== RECORDED DATA

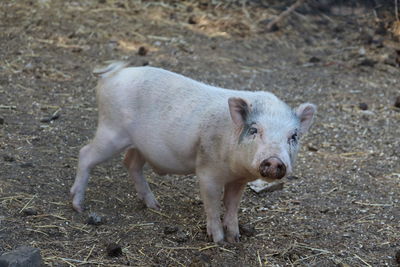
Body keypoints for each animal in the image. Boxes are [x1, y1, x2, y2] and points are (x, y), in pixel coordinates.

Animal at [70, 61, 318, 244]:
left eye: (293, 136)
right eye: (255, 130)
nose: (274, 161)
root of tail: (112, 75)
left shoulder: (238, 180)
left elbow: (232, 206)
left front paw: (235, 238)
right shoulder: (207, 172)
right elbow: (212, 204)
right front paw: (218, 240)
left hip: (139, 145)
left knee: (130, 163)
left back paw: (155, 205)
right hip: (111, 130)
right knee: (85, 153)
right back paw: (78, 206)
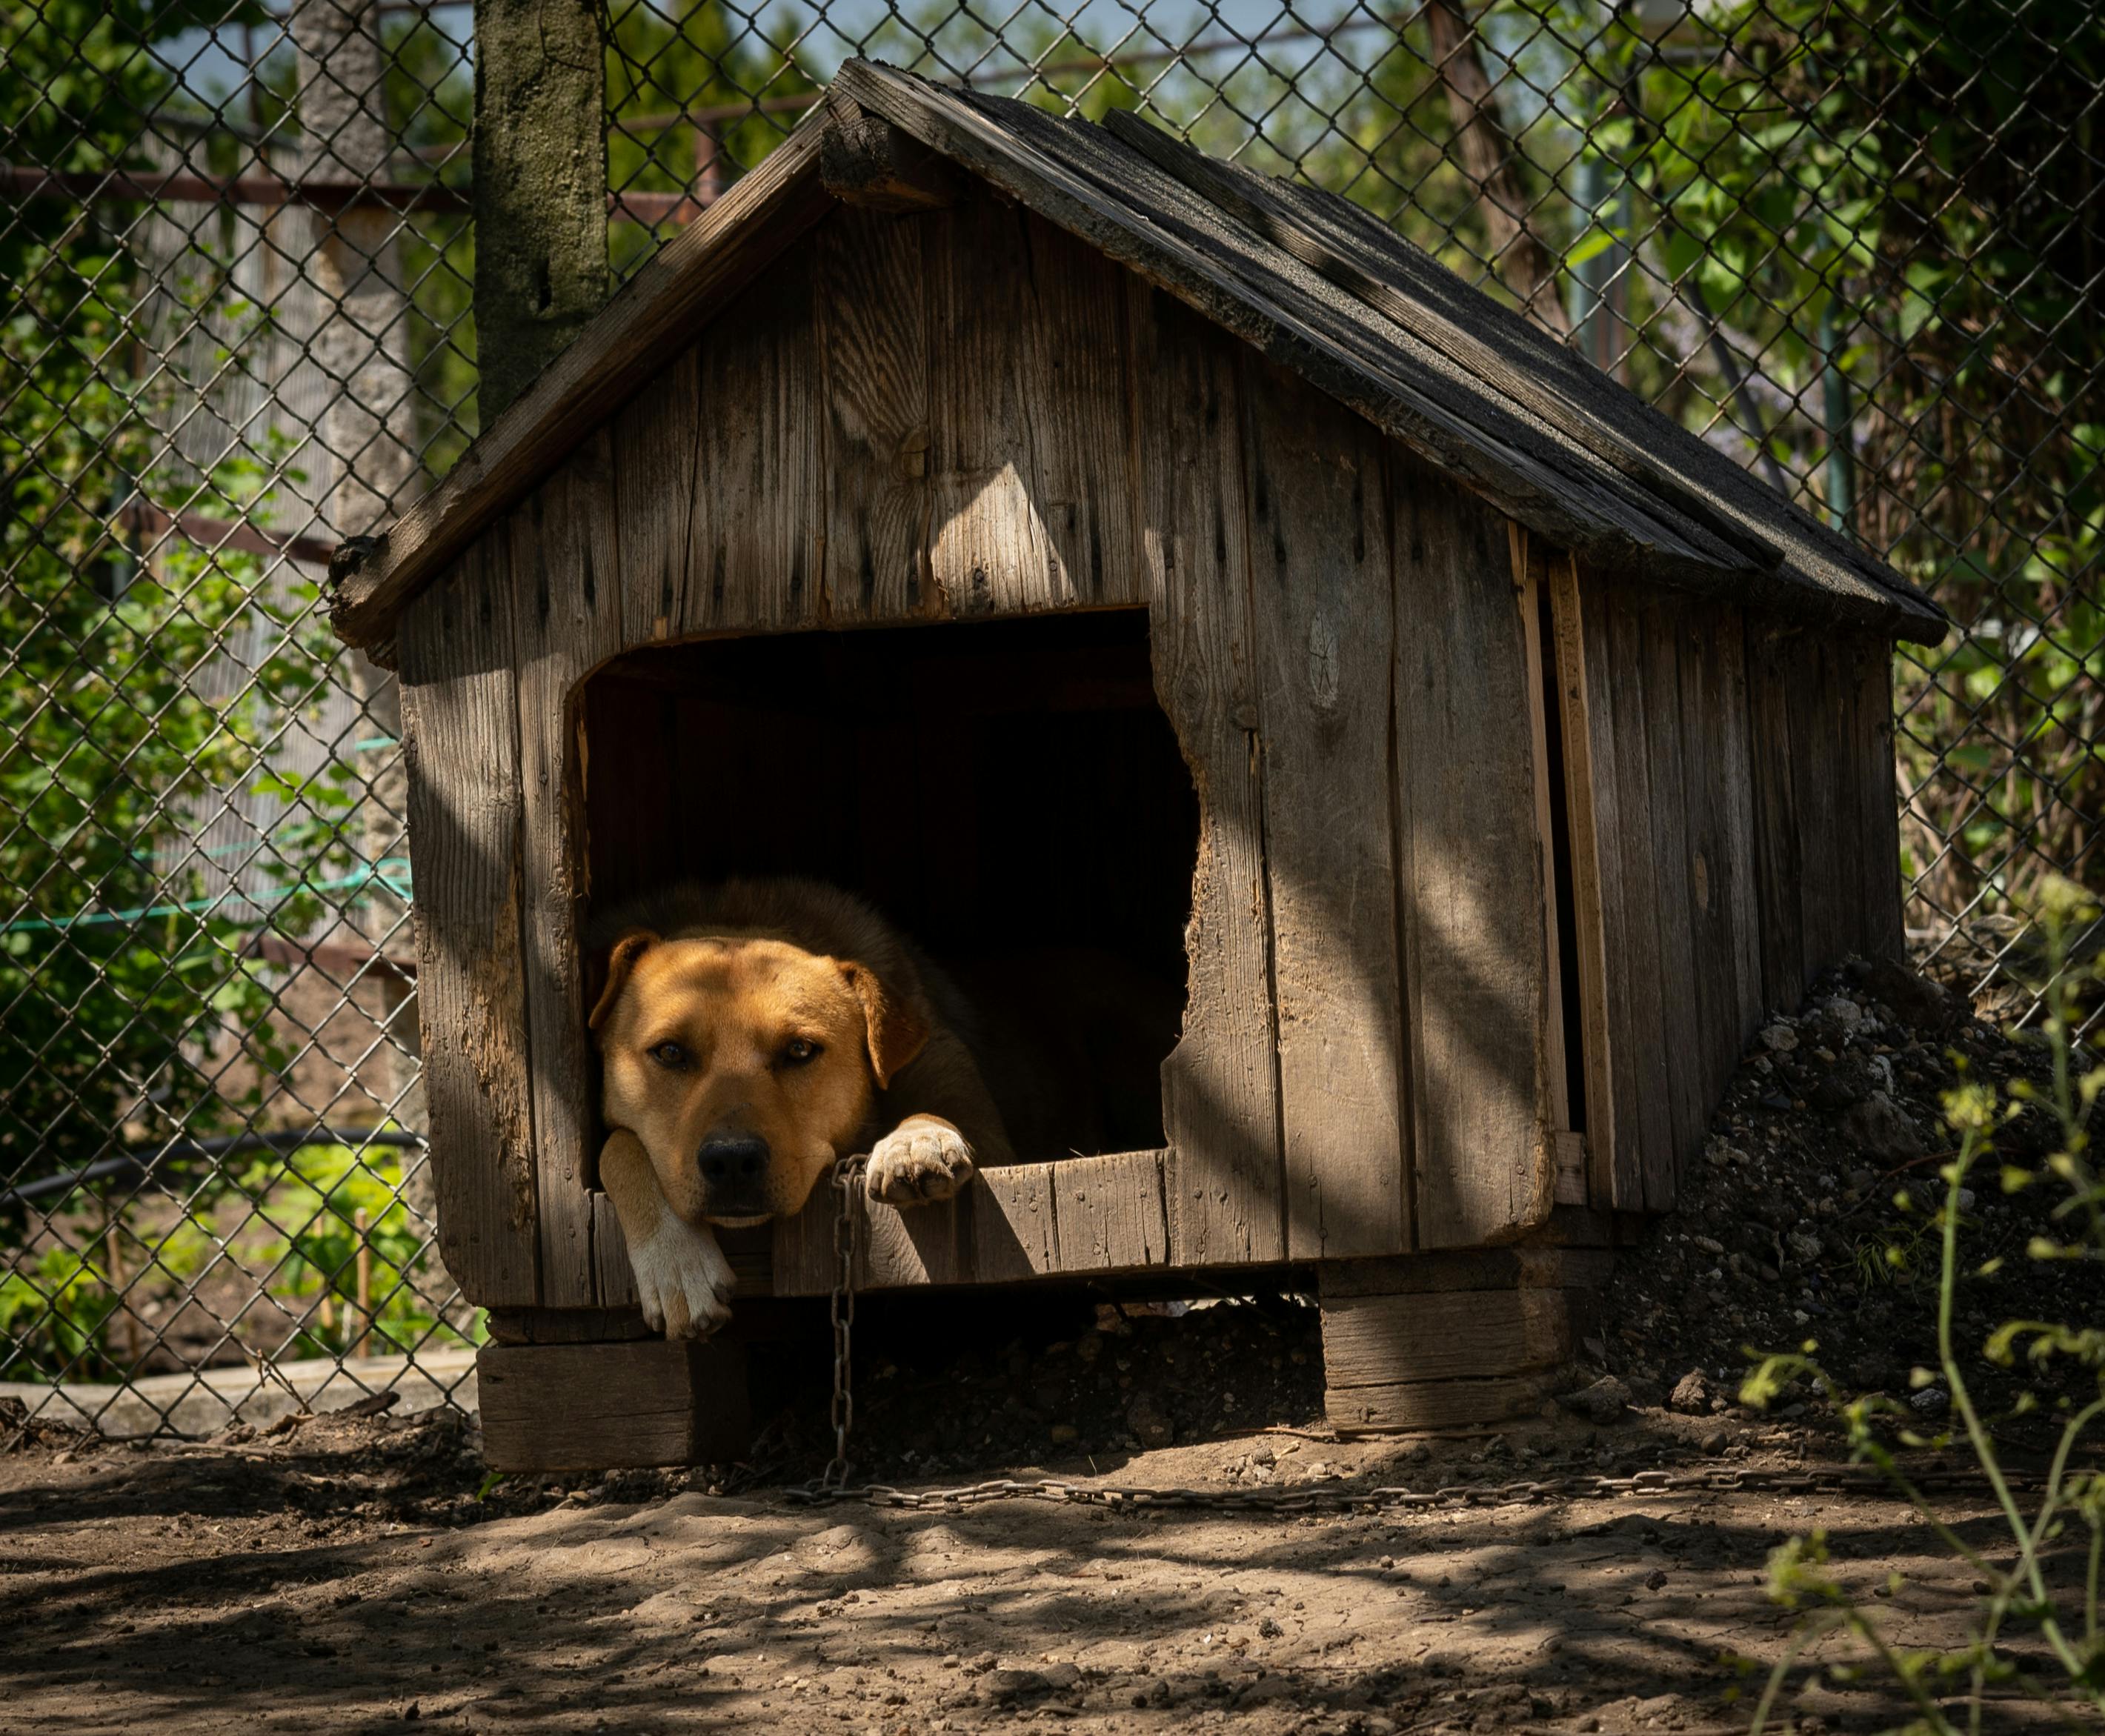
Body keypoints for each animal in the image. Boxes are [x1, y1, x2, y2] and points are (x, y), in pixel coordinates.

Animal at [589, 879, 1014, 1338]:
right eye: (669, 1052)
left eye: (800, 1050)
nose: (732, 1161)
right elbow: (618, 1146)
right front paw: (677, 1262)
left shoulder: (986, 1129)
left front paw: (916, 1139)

====

PROBLEM DESCRIPTION
Transcribe the listing exactly; skip the pictures.

EXERCISE RESPONSE
Body keypoints for each animal in the image. Boxes are [x1, y1, x2, y2] and points are (x, y), in pixel coordinates.

Animal at [70, 61, 318, 244]:
left eye: (293, 136)
right eye: (255, 130)
nose: (274, 161)
root of tail: (112, 75)
left shoulder: (238, 180)
left elbow: (232, 206)
left front paw: (235, 238)
right shoulder: (207, 172)
right elbow: (212, 204)
right front paw: (218, 240)
left hip: (139, 145)
left knee: (130, 163)
left back paw: (155, 205)
right hip: (111, 130)
right knee: (85, 153)
right back paw: (78, 206)
Body keypoints for each animal in the image. Boxes are [x1, y1, x2, y2] and points are (x, y), in pixel coordinates.

Animal at [589, 879, 1014, 1338]:
right eye: (669, 1052)
left eye: (800, 1050)
nose: (732, 1161)
right elbow: (618, 1146)
right front paw: (677, 1262)
left shoulder: (986, 1129)
left front paw: (916, 1139)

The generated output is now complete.